La production d'huile d'olive apporte à l'environnement plus qu'elle ne lui prend
Les dernières études montrent que l'effet de puits de carbone des oliviers, tant au niveau de la biomasse que du sol, est bien supérieur aux émissions de gaz à effet de serre générées par leur culture.
Les études scientifiques qui établissent des liens solides entre l’huile d’olive vierge extra et la santé humaine ne cessent de se multiplier, et la lettre d’information de juin 2016 du Conseil oléicole international (COI) fait état d’un autre avantage mutuellement bénéfique, cette fois-ci pour l’environnement.
Notre message pourrait être que l'huile d'olive est à la fois bonne pour la santé et pour l'environnement.
Les dernières recherches indiquent que la production d’huile d’olive dans son ensemble rend à l’écosystème plus qu’elle ne lui prend. « Nous disposons désormais de preuves montrant que lorsque des pratiques agricoles appropriées sont adoptées, l’effet de puits de carbone (ou séquestration du carbone) des oliviers dans la biomasse et le sol est bien supérieur aux émissions de gaz à effet de serre générées par la production d’une unité (un litre d’huile d’olive vierge ou d’huile d’olive extra vierge) », indique le rapport.

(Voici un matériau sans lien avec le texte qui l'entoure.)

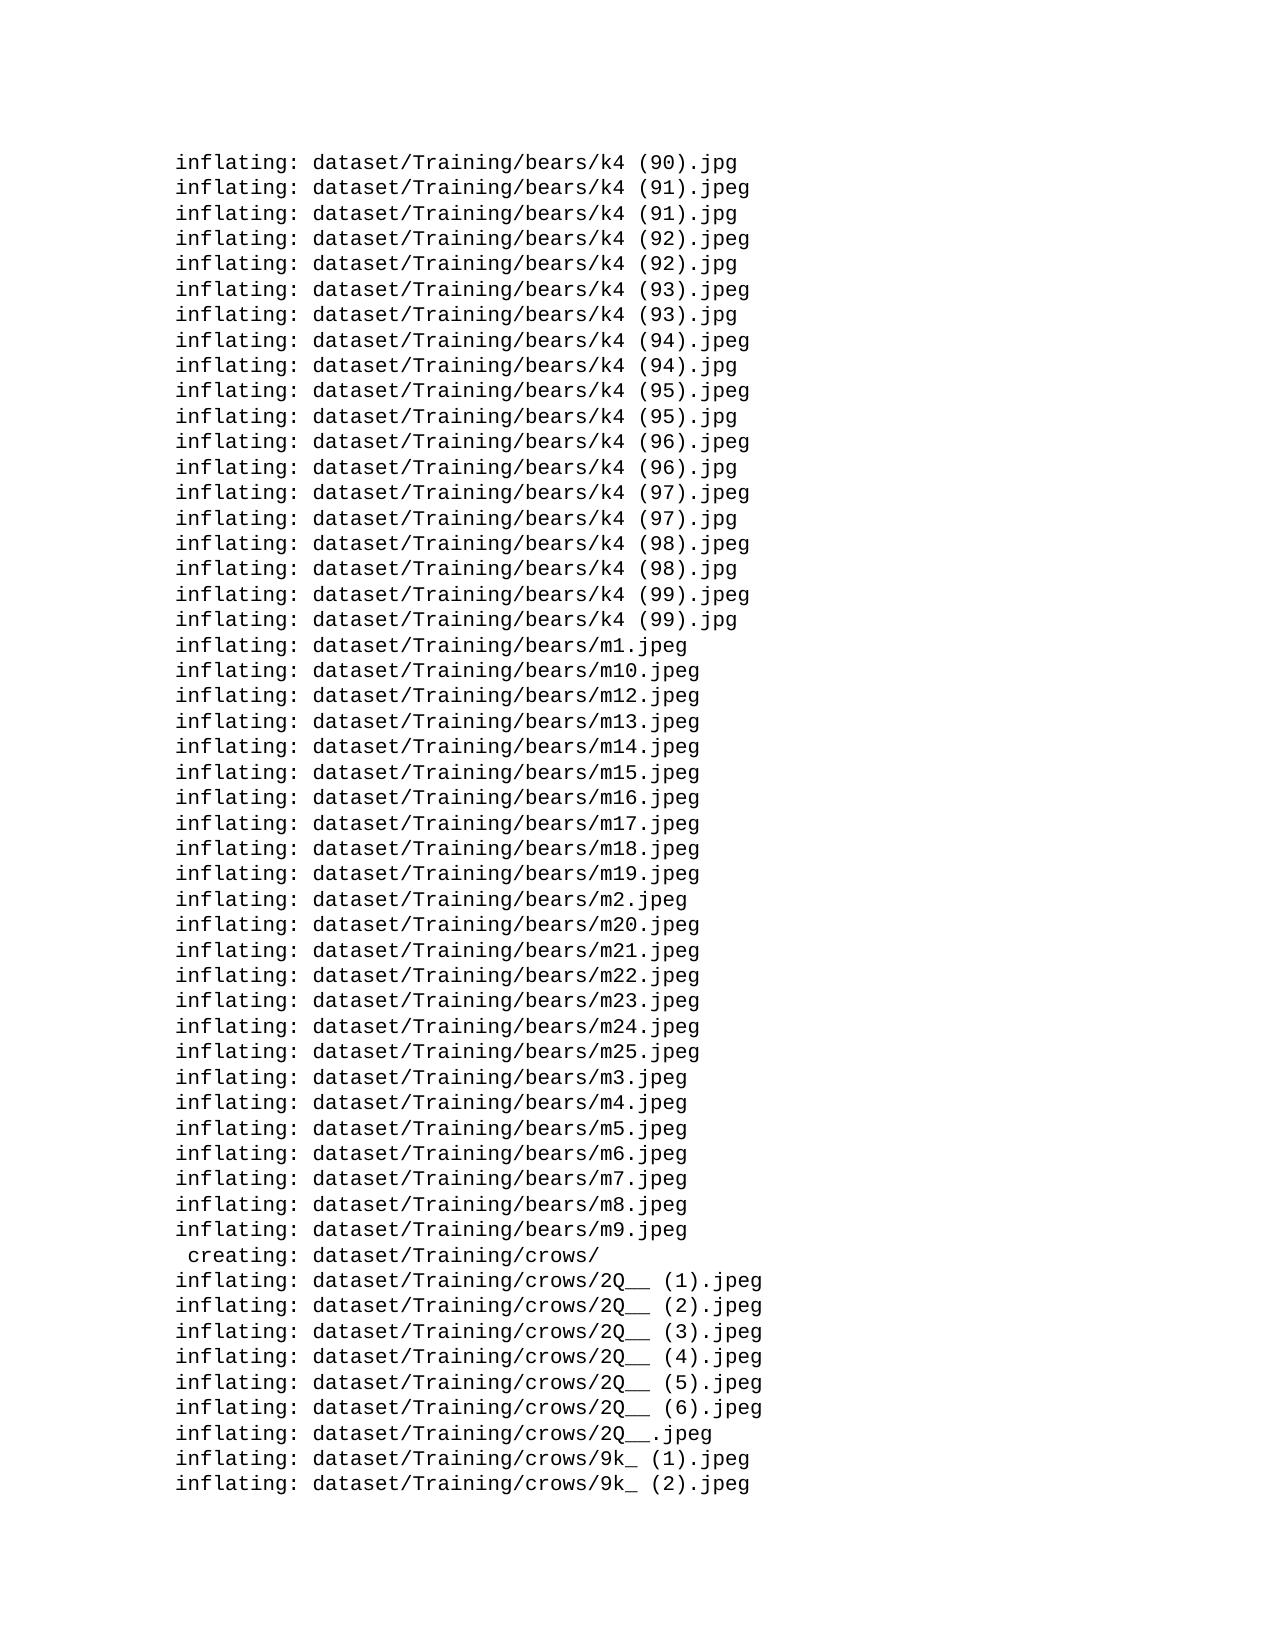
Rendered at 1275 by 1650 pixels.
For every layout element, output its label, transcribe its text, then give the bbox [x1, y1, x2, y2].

text inflating: dataset/Training/bears/m1.jpeg [150, 633, 1125, 658]
text inflating: dataset/Training/crows/2Q__ (3).jpeg [150, 1319, 1125, 1344]
text inflating: dataset/Training/bears/k4 (91).jpeg [150, 175, 1125, 201]
text inflating: dataset/Training/crows/9k_ (2).jpeg [150, 1472, 1125, 1497]
text inflating: dataset/Training/bears/k4 (99).jpeg [150, 582, 1125, 607]
text inflating: dataset/Training/bears/k4 (91).jpg [150, 201, 1125, 226]
text inflating: dataset/Training/crows/2Q__ (4).jpeg [150, 1344, 1125, 1370]
text inflating: dataset/Training/crows/2Q__ (6).jpeg [150, 1395, 1125, 1421]
text inflating: dataset/Training/crows/9k_ (1).jpeg [150, 1446, 1125, 1472]
text inflating: dataset/Training/bears/m3.jpeg [150, 1065, 1125, 1090]
text inflating: dataset/Training/bears/m8.jpeg [150, 1192, 1125, 1217]
text inflating: dataset/Training/bears/k4 (90).jpg [150, 150, 1125, 175]
text inflating: dataset/Training/bears/m5.jpeg [150, 1116, 1125, 1141]
text inflating: dataset/Training/bears/k4 (95).jpeg [150, 379, 1125, 404]
text inflating: dataset/Training/crows/2Q__ (2).jpeg [150, 1294, 1125, 1319]
text inflating: dataset/Training/bears/m7.jpeg [150, 1167, 1125, 1192]
text inflating: dataset/Training/bears/k4 (92).jpeg [150, 226, 1125, 252]
text inflating: dataset/Training/bears/k4 (96).jpeg [150, 429, 1125, 455]
text inflating: dataset/Training/bears/m20.jpeg [150, 912, 1125, 938]
text inflating: dataset/Training/crows/2Q__ (5).jpeg [150, 1370, 1125, 1395]
text inflating: dataset/Training/bears/k4 (94).jpg [150, 353, 1125, 379]
text inflating: dataset/Training/bears/m2.jpeg [150, 887, 1125, 912]
text inflating: dataset/Training/bears/k4 (93).jpeg [150, 277, 1125, 302]
text inflating: dataset/Training/bears/k4 (99).jpg [150, 607, 1125, 633]
text inflating: dataset/Training/bears/m22.jpeg [150, 963, 1125, 989]
text inflating: dataset/Training/bears/m9.jpeg [150, 1217, 1125, 1243]
text inflating: dataset/Training/bears/m4.jpeg [150, 1090, 1125, 1116]
text inflating: dataset/Training/bears/m18.jpeg [150, 836, 1125, 862]
text inflating: dataset/Training/bears/k4 (96).jpg [150, 455, 1125, 480]
text inflating: dataset/Training/bears/m15.jpeg [150, 760, 1125, 785]
text creating: dataset/Training/crows/ [150, 1243, 1125, 1268]
text inflating: dataset/Training/bears/m19.jpeg [150, 862, 1125, 887]
text inflating: dataset/Training/bears/m16.jpeg [150, 785, 1125, 811]
text inflating: dataset/Training/bears/m12.jpeg [150, 684, 1125, 709]
text inflating: dataset/Training/bears/m17.jpeg [150, 811, 1125, 836]
text inflating: dataset/Training/bears/k4 (98).jpeg [150, 531, 1125, 557]
text inflating: dataset/Training/bears/k4 (97).jpg [150, 506, 1125, 531]
text inflating: dataset/Training/bears/m21.jpeg [150, 938, 1125, 963]
text inflating: dataset/Training/bears/m24.jpeg [150, 1014, 1125, 1039]
text inflating: dataset/Training/bears/k4 (97).jpeg [150, 480, 1125, 506]
text inflating: dataset/Training/bears/k4 (92).jpg [150, 252, 1125, 277]
text inflating: dataset/Training/bears/m10.jpeg [150, 658, 1125, 684]
text inflating: dataset/Training/bears/k4 (98).jpg [150, 557, 1125, 582]
text inflating: dataset/Training/bears/k4 (93).jpg [150, 302, 1125, 328]
text inflating: dataset/Training/crows/2Q__ (1).jpeg [150, 1268, 1125, 1294]
text inflating: dataset/Training/bears/k4 (95).jpg [150, 404, 1125, 429]
text inflating: dataset/Training/bears/m23.jpeg [150, 989, 1125, 1014]
text inflating: dataset/Training/bears/m13.jpeg [150, 709, 1125, 734]
text inflating: dataset/Training/bears/m14.jpeg [150, 734, 1125, 760]
text inflating: dataset/Training/bears/m6.jpeg [150, 1141, 1125, 1167]
text inflating: dataset/Training/bears/m25.jpeg [150, 1039, 1125, 1065]
text inflating: dataset/Training/bears/k4 (94).jpeg [150, 328, 1125, 353]
text inflating: dataset/Training/crows/2Q__.jpeg [150, 1421, 1125, 1446]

Les membres du Conseil prévoient de rédiger une proposition de conférence sur l’effet de puits de carbone des oliviers, qui sera présentée lors de la COP22, une conférence des Nations unies consacrée au changement climatique qui se tiendra à Marrakech en novembre.
Le fait que la protection de cette culture et la consommation de son huile soient bénéfiques pour l’environnement fait de leur existence même un allié dans la lutte contre le changement climatique. C’est « précisément le message que le COI souhaite faire passer », a déclaré le COI. « Notre message pourrait être que “l’huile d’olive est à la fois bonne pour la santé et bonne pour l’environnement” ».
La proposition sera rédigée lors de la prochaine réunion du COI à Hammamet, en Tunisie. La 27e réunion extraordinaire débutera le 11 juillet.
Le conseil a salué la Tunisie en tant que membre fondateur actif et précieux du COI, contribuant depuis 60 ans à la recherche et au développement dans le domaine de la chimie de l’huile d’olive. La Tunisie, aux côtés de la Belgique, de la France, de la Grèce, d’Israël, de l’Italie, de la Libye, du Maroc, du Portugal, de l’Espagne et du Royaume-Uni, est signataire du premier Accord international sur l’huile d’olive, rédigé en 1959.

Oliveraies à Takrouna, en Tunisie
Aujourd’hui, le pays possède la deuxième plus grande superficie oléicole au monde après l’Espagne, avec quelque 800 millions d’oliviers représentant pas moins de seize pour cent de la superficie mondiale consacrée à l’olivier.
« La culture de l'olivier est l'une des principales activités agricoles de la Tunisie. Elle joue un rôle social et économique fondamental, étant donné que 60 % des agriculteurs du pays travaillent dans ce secteur et en tirent tout ou partie de leurs revenus », indique la lettre d'information, soulignant également que le pays est le deuxième exportateur mondial après l'Union européenne.